Music and self-expression are a staple of the high school experience; according to this website, everyone’s taste sucks. Whether your playlists are defined by modern pop or industrial rock, the music analytic system The Pudding will inevitably slaughter your self-image based on any song you’ve ever heard.
“Depressingly accurate, and I blame my mom,” says Xamora Sanchez.
According to Pudding’s results, Xamora’s taste is best described as,
“60-dollar-white-t-shirt-too-much-alternative bad,”
despite mainstream artists being slurried into her varied melodic consumption. By circumscribing the major nuances of her Spotify history, Pudding deemed Xamora’s repetition of songs, “Pour-Over-Coffee-Bad.”
Did you think that was audacious? It gets much worse. Vindicating Pudding from the label of rudimentary music aptitude, its creators made a category rating your level of basicness via percentage. Rated a whopping 31% basic, Jeremiah Patterson’s Spotify analysis was “Stuck in the 1990s.” With artists spanning from Mariah Carey to Olivia Rodrigo.
God, it is brutal out here.
Paradoxically, Pudding will scrutinize you based on the lower extremity of the spectrum. I received a score of 3% basic, yet was equally bashed by the AI software.
After being bashed by the software, these results did make me think: were these analytics really accurate?
With further speculation, a rather important piece of evidence was uprooted.
“This is a satirical project and does not use real artificial intelligence, but a faux pretentious music-loving AI,” says news outlet Pudding.
So, under the guise of legitimacy, were takers of this test utterly bamboozled?

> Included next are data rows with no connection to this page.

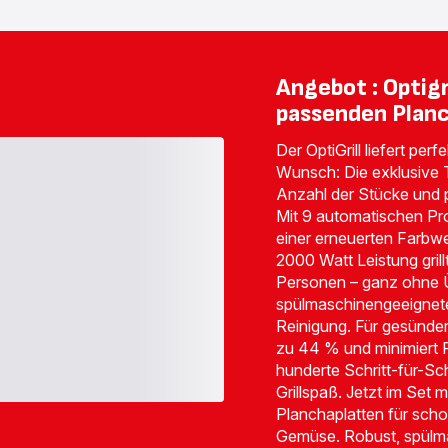
XL
XA7298
Kontaktgrill
für
GC728D
OptiGrill+
-
XL
169,99 €<br>
-
Angebot : Optigr
<span
97,99 €<br>
class="is-
<span
passenden Plan
caption
class="is-
is-
caption
medium">inkl.
is-
Der OptiGrill liefert per
MwSt</span>
medium">inkl.
Wunsch: Die exklusive 
MwSt</span>
Anzahl der Stücke und p
Mit 9 automatischen P
einer erneuerten Farb
2000 Watt Leistung grillt
Personen – ganz ohne
spülmaschinengeeignete
Reinigung. Für gesündere
zu 44 % und minimiert 
hunderte Schritt-für-Sc
Grillspaß. Jetzt im Set 
Planchaplatten für scho
Gemüse. Robust, spülma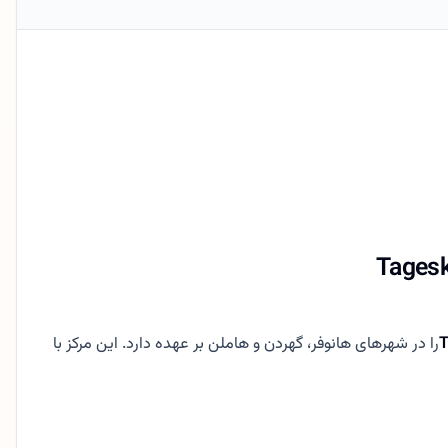
را در شهرهای هانوفر، گهردن و هاملن بر عهده دارد. این مرکز با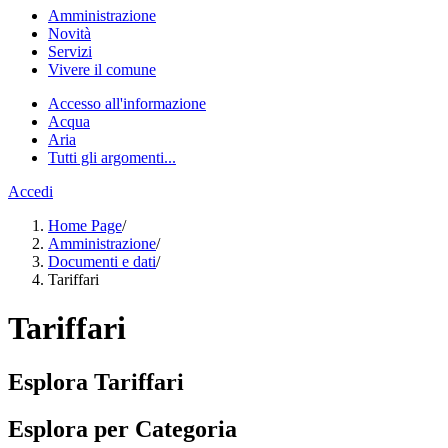
Amministrazione
Novità
Servizi
Vivere il comune
Accesso all'informazione
Acqua
Aria
Tutti gli argomenti...
Accedi
Home Page
/
Amministrazione
/
Documenti e dati
/
Tariffari
Tariffari
Esplora Tariffari
Esplora per Categoria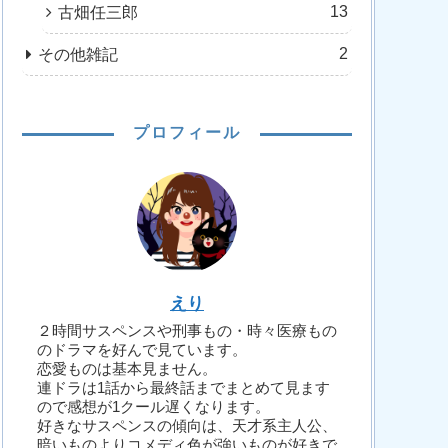
13
古畑任三郎
2
その他雑記
プロフィール
えり
２時間サスペンスや刑事もの・時々医療もの
のドラマを好んで見ています。
恋愛ものは基本見ません。
連ドラは1話から最終話までまとめて見ます
ので感想が1クール遅くなります。
好きなサスペンスの傾向は、天才系主人公、
暗いものよりコメディ色が強いものが好きで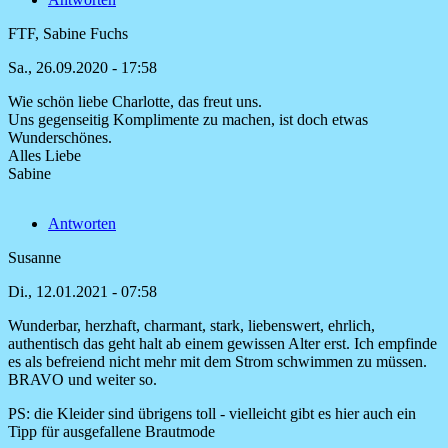
FTF, Sabine Fuchs
Sa., 26.09.2020 - 17:58
Wie schön liebe Charlotte, das freut uns.
Antwort
Uns gegenseitig Komplimente zu machen, ist doch etwas
auf
Wunderschönes.
Ein
Alles Liebe
wunderbarer
Sabine
Beitrag,
den
Antworten
von
Charlotte
Susanne
Koch
Di., 12.01.2021 - 07:58
Wunderbar, herzhaft, charmant, stark, liebenswert, ehrlich,
authentisch das geht halt ab einem gewissen Alter erst. Ich empfinde
es als befreiend nicht mehr mit dem Strom schwimmen zu müssen.
BRAVO und weiter so.
PS: die Kleider sind übrigens toll - vielleicht gibt es hier auch ein
Tipp für ausgefallene Brautmode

“I have my own taste, it might not be the computer’s taste, but it’s mine,” says junior Harley Ford
Which, in grand summation, could well define how humanity views art in its entirety. With such an expansive artistic medium as music, there is no objective good or bad. The subjectivity of personal enjoyment, and cultural individuality, is what makes music so personable to anyone. With millions of songs in a nearly infinite range, there is something for anyone. The proof isn’t in this music analysis but rather in your enjoyment of something so imperative to what defines you.